Before I could finish, I was yanked away toward the doorway. Jagger leaned into me and said, “Are you nuts, Pauline?”
When he called me by my real name, Jagger was dead serious. Suddenly I realized he was correct though. I should have pretended not to know Lilla. Damn. Sometimes I sank back into Nurse Pauline instead of Investigator Pauline.
I pulled free of Jagger and rubbed my arm as if it hurt. That always got a look of concern from him. “Sorry. I slipped. I’m human, ya know.”
As I turned to go back to “meet” Lilla I heard him mumble, “Don’t I know it.”
Of course that could be what I imagined I heard, but I was going with it. See, with Jagger, I had to sometimes take leeway with interpreting things-to sway them in my favor.
The guy was a veritable closed book.
I walked up to the reception desk and tried to ignore Lilla’s beauty (sometimes that could be very intimidating) and the fact that she wore some kind of Victoria’s Secret outfit all in black (which, in fact, was even more intimidating).
Jagger too, usually wore black.
It dawned on me that Lilla was a bit of a female Jagger-but when we’d first met, I immediately liked her.
“Hi, I’m Pauline Sokol.” I held my hand out to her. “And you are?”
“Lilla,” she said.
I noticed her nails, the length of some heroin-addicted Asian warlords’, as she shook my hand and, without a beat, pretended not to know me.
“Nice to meet you, Pauline.” She held up a clipboard with several sheets of paper on it.
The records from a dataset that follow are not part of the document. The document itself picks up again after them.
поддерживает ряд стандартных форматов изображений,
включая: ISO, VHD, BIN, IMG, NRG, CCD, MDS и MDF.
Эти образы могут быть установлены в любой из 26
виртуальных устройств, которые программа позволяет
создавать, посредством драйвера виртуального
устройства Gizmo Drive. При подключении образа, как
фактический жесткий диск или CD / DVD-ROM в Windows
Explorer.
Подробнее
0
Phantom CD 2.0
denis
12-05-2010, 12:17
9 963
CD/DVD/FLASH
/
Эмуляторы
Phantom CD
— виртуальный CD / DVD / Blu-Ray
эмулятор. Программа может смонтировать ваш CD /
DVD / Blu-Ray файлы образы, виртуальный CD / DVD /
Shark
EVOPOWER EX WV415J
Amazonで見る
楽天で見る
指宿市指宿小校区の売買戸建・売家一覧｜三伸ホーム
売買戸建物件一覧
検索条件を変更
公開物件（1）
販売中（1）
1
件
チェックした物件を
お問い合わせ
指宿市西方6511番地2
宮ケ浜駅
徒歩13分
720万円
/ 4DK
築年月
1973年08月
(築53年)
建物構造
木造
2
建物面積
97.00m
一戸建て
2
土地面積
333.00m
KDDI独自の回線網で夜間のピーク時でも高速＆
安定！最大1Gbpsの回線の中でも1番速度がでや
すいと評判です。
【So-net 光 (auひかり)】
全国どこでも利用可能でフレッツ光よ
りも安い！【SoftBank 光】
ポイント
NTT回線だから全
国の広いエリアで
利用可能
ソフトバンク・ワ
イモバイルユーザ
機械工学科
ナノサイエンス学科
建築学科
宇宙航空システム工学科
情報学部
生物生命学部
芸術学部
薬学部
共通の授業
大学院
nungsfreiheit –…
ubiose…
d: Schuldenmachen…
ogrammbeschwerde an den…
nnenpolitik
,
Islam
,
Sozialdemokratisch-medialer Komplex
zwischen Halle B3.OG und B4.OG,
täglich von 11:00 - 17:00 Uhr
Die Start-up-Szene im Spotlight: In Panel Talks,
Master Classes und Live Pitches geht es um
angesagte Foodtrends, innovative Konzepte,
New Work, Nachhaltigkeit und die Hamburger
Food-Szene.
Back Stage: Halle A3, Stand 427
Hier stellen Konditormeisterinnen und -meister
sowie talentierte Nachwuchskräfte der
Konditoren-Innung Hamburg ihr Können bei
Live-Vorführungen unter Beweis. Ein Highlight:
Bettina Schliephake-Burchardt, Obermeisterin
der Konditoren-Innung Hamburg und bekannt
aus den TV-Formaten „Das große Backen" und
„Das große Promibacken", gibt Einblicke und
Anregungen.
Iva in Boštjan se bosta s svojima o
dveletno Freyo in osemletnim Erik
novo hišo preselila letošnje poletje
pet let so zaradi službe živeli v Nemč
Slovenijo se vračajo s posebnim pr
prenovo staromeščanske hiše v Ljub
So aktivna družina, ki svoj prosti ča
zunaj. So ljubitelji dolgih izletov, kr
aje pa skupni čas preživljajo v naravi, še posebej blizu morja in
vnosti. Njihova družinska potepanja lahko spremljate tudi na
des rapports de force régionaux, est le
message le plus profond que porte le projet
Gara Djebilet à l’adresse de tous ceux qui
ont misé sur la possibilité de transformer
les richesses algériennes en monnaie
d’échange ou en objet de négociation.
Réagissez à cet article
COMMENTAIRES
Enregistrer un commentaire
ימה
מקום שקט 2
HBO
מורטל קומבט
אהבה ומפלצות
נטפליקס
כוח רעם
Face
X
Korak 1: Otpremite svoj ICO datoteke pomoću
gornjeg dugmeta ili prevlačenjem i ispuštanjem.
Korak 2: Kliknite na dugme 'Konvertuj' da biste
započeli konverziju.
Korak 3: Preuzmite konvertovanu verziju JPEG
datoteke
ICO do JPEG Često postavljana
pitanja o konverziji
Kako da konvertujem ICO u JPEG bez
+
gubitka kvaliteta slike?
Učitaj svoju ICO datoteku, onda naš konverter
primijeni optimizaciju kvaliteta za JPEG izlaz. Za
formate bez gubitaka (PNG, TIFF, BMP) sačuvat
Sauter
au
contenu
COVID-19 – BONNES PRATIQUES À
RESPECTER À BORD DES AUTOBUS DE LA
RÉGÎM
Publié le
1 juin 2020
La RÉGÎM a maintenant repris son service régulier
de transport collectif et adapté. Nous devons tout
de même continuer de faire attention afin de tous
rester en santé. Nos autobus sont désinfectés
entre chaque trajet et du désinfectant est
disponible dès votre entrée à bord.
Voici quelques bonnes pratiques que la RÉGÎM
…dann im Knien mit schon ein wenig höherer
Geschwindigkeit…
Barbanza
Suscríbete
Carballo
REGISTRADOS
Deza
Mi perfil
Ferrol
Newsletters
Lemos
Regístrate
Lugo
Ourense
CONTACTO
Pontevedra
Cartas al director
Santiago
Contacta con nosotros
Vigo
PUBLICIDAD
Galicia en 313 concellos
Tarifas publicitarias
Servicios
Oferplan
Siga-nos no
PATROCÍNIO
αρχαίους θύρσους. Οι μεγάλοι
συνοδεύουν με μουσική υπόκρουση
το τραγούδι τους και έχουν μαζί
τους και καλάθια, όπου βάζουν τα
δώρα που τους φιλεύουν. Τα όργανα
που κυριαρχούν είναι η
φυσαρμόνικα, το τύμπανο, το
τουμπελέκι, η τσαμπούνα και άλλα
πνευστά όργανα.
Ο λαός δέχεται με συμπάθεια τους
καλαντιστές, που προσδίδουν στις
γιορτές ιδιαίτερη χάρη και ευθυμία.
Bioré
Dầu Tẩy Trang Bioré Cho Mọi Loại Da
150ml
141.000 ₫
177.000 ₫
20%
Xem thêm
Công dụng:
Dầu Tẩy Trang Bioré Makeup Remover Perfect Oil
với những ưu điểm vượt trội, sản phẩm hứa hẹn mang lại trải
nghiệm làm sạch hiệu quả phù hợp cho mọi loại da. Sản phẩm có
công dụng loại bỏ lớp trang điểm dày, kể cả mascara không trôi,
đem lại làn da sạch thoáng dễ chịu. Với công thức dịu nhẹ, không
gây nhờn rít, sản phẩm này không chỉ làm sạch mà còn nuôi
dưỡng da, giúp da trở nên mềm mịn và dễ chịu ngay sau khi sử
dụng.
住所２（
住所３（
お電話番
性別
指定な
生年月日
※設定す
In her thick French-Canadian accent, she said, “Please to fill these out.”
I smiled, winked and took the paperwork. New hire. Eeks. I wanted to shake my head and run. How the hell was I getting back into nursing again?
Out of the corner of my eye, I could see Jagger approaching-with another fantastically gorgeous guy in tow.
Perhaps I’d died on the way to work here and this was heaven-where males outpopulated the females two to one. Wait-surely there couldn’t be that many men in heaven.
Where Jagger’s hair was jet-black, this other guy’s was light sunshine-and nearly shoulder length. All right, it fell below his eyes and had some fantastic waves that any woman would envy. Deep brown eyes matched Jagger’s, but where Jag’s were mysterious, this guy’s were friendlier. Sparkling. He stood about six foot two.
I swallowed hard and told myself to cool off or I’d never make it on this case. I said a silent prayer to my favorite saint, Theresa, that this guy was not going to be working here with me.
“Sky Palmer, Pauline, the pilot of one of the choppers,” Jagger said, his voice sounding as if in a dream.